5. In Venhatadri Appa Row v. Parthasarathi Appa Row the Judicial Committee of the Privy Council observed that upon taking an account of principal and interest due, the ordinary rule with regard to payments by the debtor unappropriated either to principal or interest is that they are first to be applied to the discharge of interest. Lord Buckmaster delivering the judgment of the Board observed (p. 153) :.There is a debt due that carries interest. There are moneys that are received without a definite appropriation on the one side or on the other, and the rule which is well established in ordinary cases is that in those circumstances the money is first applied in payment of interest and then when that is satisfied in payment of the capital. That rule is referred to by Rigby L.J. in the case of Parr's Banking Co. v. Yates  2 Q.B. 460 in these words : 'The defendant's counsel relied on the old rule that does, no doubt, apply to many cases, namely, that, where both principal and interest are due, the sums paid on account must be applied first to interest. That rule, where it is applicable, is only common justice. To apply the sums paid to principal where interest has accrued upon the debt, and is not paid, would be depriving the creditor of the benefit to which he is entitled under his contract.

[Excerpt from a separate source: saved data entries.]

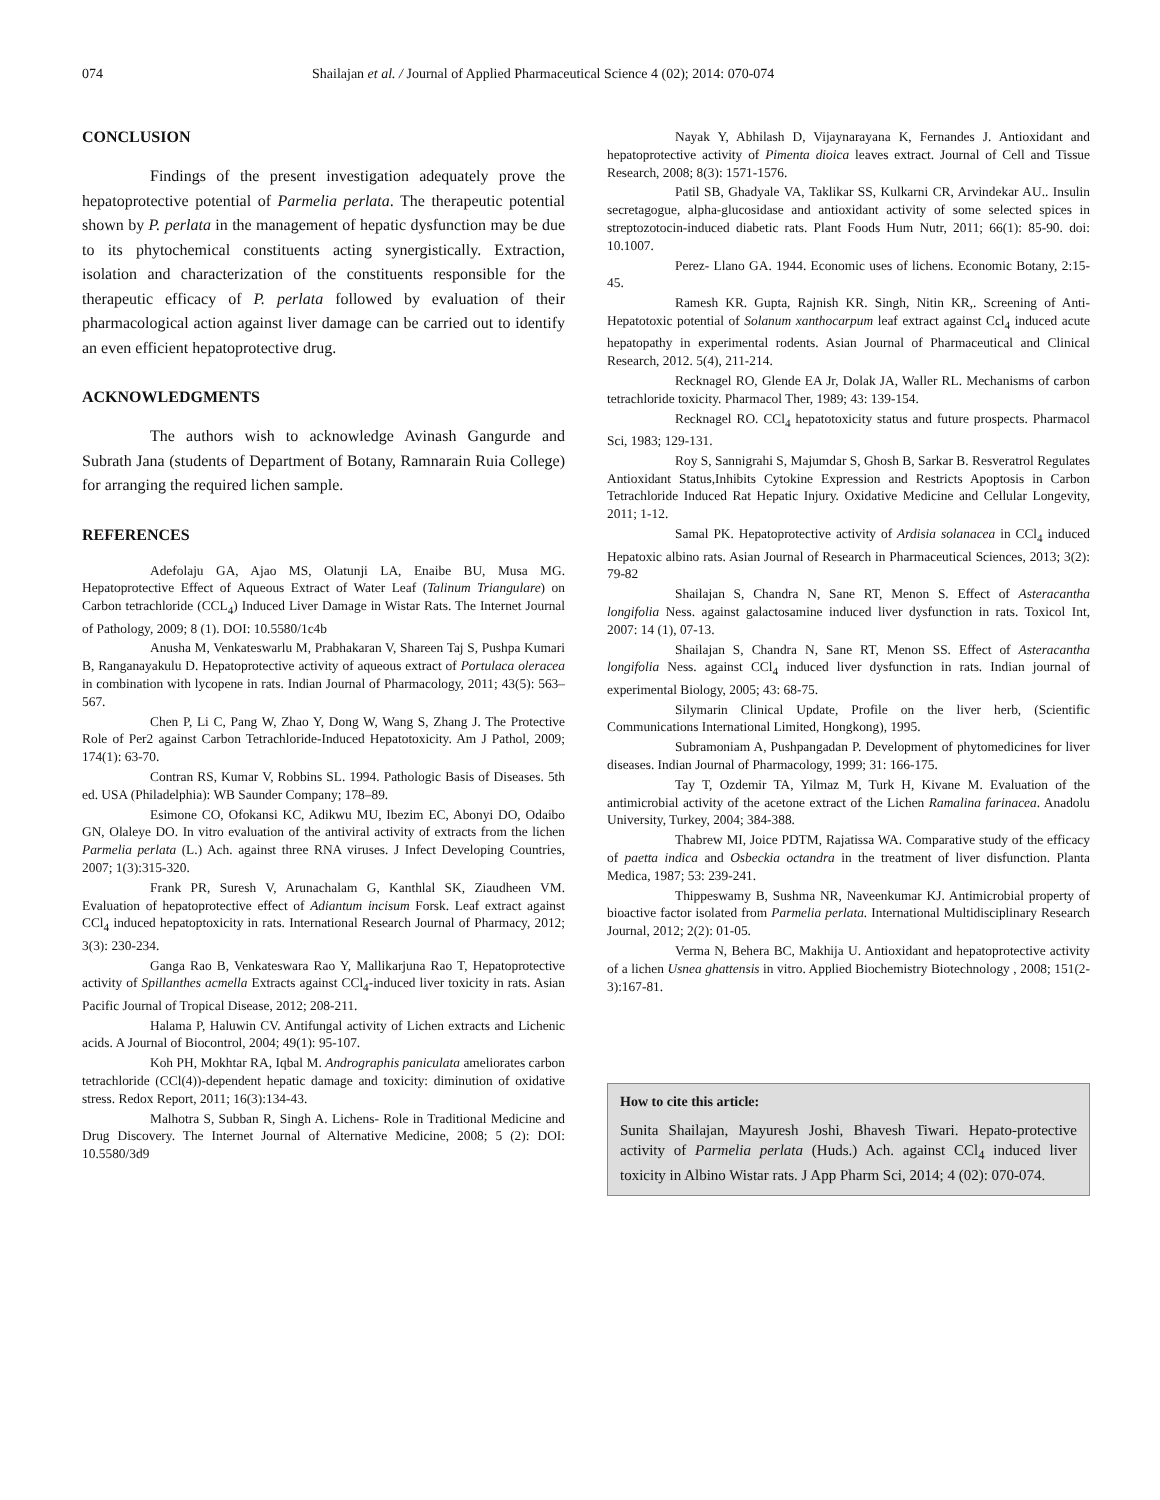074 Shailajan et al. / Journal of Applied Pharmaceutical Science 4 (02); 2014: 070-074
CONCLUSION
Findings of the present investigation adequately prove the hepatoprotective potential of Parmelia perlata. The therapeutic potential shown by P. perlata in the management of hepatic dysfunction may be due to its phytochemical constituents acting synergistically. Extraction, isolation and characterization of the constituents responsible for the therapeutic efficacy of P. perlata followed by evaluation of their pharmacological action against liver damage can be carried out to identify an even efficient hepatoprotective drug.
ACKNOWLEDGMENTS
The authors wish to acknowledge Avinash Gangurde and Subrath Jana (students of Department of Botany, Ramnarain Ruia College) for arranging the required lichen sample.
REFERENCES
Adefolaju GA, Ajao MS, Olatunji LA, Enaibe BU, Musa MG. Hepatoprotective Effect of Aqueous Extract of Water Leaf (Talinum Triangulare) on Carbon tetrachloride (CCL<sub>4</sub>) Induced Liver Damage in Wistar Rats. The Internet Journal of Pathology, 2009; 8 (1). DOI: 10.5580/1c4b
Anusha M, Venkateswarlu M, Prabhakaran V, Shareen Taj S, Pushpa Kumari B, Ranganayakulu D. Hepatoprotective activity of aqueous extract of Portulaca oleracea in combination with lycopene in rats. Indian Journal of Pharmacology, 2011; 43(5): 563–567.
Chen P, Li C, Pang W, Zhao Y, Dong W, Wang S, Zhang J. The Protective Role of Per2 against Carbon Tetrachloride-Induced Hepatotoxicity. Am J Pathol, 2009; 174(1): 63-70.
Contran RS, Kumar V, Robbins SL. 1994. Pathologic Basis of Diseases. 5th ed. USA (Philadelphia): WB Saunder Company; 178–89.
Esimone CO, Ofokansi KC, Adikwu MU, Ibezim EC, Abonyi DO, Odaibo GN, Olaleye DO. In vitro evaluation of the antiviral activity of extracts from the lichen Parmelia perlata (L.) Ach. against three RNA viruses. J Infect Developing Countries, 2007; 1(3):315-320.
Frank PR, Suresh V, Arunachalam G, Kanthlal SK, Ziaudheen VM. Evaluation of hepatoprotective effect of Adiantum incisum Forsk. Leaf extract against CCl<sub>4</sub> induced hepatoptoxicity in rats. International Research Journal of Pharmacy, 2012; 3(3): 230-234.
Ganga Rao B, Venkateswara Rao Y, Mallikarjuna Rao T, Hepatoprotective activity of Spillanthes acmella Extracts against CCl<sub>4</sub>-induced liver toxicity in rats. Asian Pacific Journal of Tropical Disease, 2012; 208-211.
Halama P, Haluwin CV. Antifungal activity of Lichen extracts and Lichenic acids. A Journal of Biocontrol, 2004; 49(1): 95-107.
Koh PH, Mokhtar RA, Iqbal M. Andrographis paniculata ameliorates carbon tetrachloride (CCl(4))-dependent hepatic damage and toxicity: diminution of oxidative stress. Redox Report, 2011; 16(3):134-43.
Malhotra S, Subban R, Singh A. Lichens- Role in Traditional Medicine and Drug Discovery. The Internet Journal of Alternative Medicine, 2008; 5 (2): DOI: 10.5580/3d9
Nayak Y, Abhilash D, Vijaynarayana K, Fernandes J. Antioxidant and hepatoprotective activity of Pimenta dioica leaves extract. Journal of Cell and Tissue Research, 2008; 8(3): 1571-1576.
Patil SB, Ghadyale VA, Taklikar SS, Kulkarni CR, Arvindekar AU.. Insulin secretagogue, alpha-glucosidase and antioxidant activity of some selected spices in streptozotocin-induced diabetic rats. Plant Foods Hum Nutr, 2011; 66(1): 85-90. doi: 10.1007.
Perez- Llano GA. 1944. Economic uses of lichens. Economic Botany, 2:15-45.
Ramesh KR. Gupta, Rajnish KR. Singh, Nitin KR,. Screening of Anti-Hepatotoxic potential of Solanum xanthocarpum leaf extract against Ccl<sub>4</sub> induced acute hepatopathy in experimental rodents. Asian Journal of Pharmaceutical and Clinical Research, 2012. 5(4), 211-214.
Recknagel RO, Glende EA Jr, Dolak JA, Waller RL. Mechanisms of carbon tetrachloride toxicity. Pharmacol Ther, 1989; 43: 139-154.
Recknagel RO. CCl<sub>4</sub> hepatotoxicity status and future prospects. Pharmacol Sci, 1983; 129-131.
Roy S, Sannigrahi S, Majumdar S, Ghosh B, Sarkar B. Resveratrol Regulates Antioxidant Status,Inhibits Cytokine Expression and Restricts Apoptosis in Carbon Tetrachloride Induced Rat Hepatic Injury. Oxidative Medicine and Cellular Longevity, 2011; 1-12.
Samal PK. Hepatoprotective activity of Ardisia solanacea in CCl<sub>4</sub> induced Hepatoxic albino rats. Asian Journal of Research in Pharmaceutical Sciences, 2013; 3(2): 79-82
Shailajan S, Chandra N, Sane RT, Menon S. Effect of Asteracantha longifolia Ness. against galactosamine induced liver dysfunction in rats. Toxicol Int, 2007: 14 (1), 07-13.
Shailajan S, Chandra N, Sane RT, Menon SS. Effect of Asteracantha longifolia Ness. against CCl<sub>4</sub> induced liver dysfunction in rats. Indian journal of experimental Biology, 2005; 43: 68-75.
Silymarin Clinical Update, Profile on the liver herb, (Scientific Communications International Limited, Hongkong), 1995.
Subramoniam A, Pushpangadan P. Development of phytomedicines for liver diseases. Indian Journal of Pharmacology, 1999; 31: 166-175.
Tay T, Ozdemir TA, Yilmaz M, Turk H, Kivane M. Evaluation of the antimicrobial activity of the acetone extract of the Lichen Ramalina farinacea. Anadolu University, Turkey, 2004; 384-388.
Thabrew MI, Joice PDTM, Rajatissa WA. Comparative study of the efficacy of paetta indica and Osbeckia octandra in the treatment of liver disfunction. Planta Medica, 1987; 53: 239-241.
Thippeswamy B, Sushma NR, Naveenkumar KJ. Antimicrobial property of bioactive factor isolated from Parmelia perlata. International Multidisciplinary Research Journal, 2012; 2(2): 01-05.
Verma N, Behera BC, Makhija U. Antioxidant and hepatoprotective activity of a lichen Usnea ghattensis in vitro. Applied Biochemistry Biotechnology , 2008; 151(2-3):167-81.
How to cite this article:
Sunita Shailajan, Mayuresh Joshi, Bhavesh Tiwari. Hepato-protective activity of Parmelia perlata (Huds.) Ach. against CCl<sub>4</sub> induced liver toxicity in Albino Wistar rats. J App Pharm Sci, 2014; 4 (02): 070-074.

6. Counsel for the appellant contended that in Venhatadri Appa Row's case there was no specific appropriation by the debtor, whereas in the present case there is specific direction by the debtor. But the normal rule is that in the case of a debt due with interest any payment made by the debtor is in the first instance to be applied towards satisfaction of interest and thereafter to the principal. It was for the mortgagors to plead and prove an agreement-that the amounts which were deposited in Court by the mortgagors were accepted by the mortgagees subject to a condition imposed by the mortgagors. In the present case there is no evidence which supports the contention raised by counsel for the appellant.
7. Counsel urged that, in any event, when an account was finally submitted by the mortgagees they were aware of the fact that certain amounts were paid in Court and they knew that those amounts were paid conditionally and when the mortgagees withdrew the amounts deposited in Court they must be deemed to have accepted the conditions subject to which the amounts were deposited. But the account submitted by the mortgagees shows clearly that they had given credit for the amounts deposited towards the interest and costs in the first instance and the balance only towards the principal. The account submitted by the mortgagees clearly negatives the plea of the mortgagors.
8. An argument somewhat faintly suggested before us that it is the privilege of the debtor to impose conditions subject to which any payment is to be made by the mortgagor, and the mortgagee is bound to accept the condition needs no serious consideration.
9. [The rest of the judgment is not material to this report.]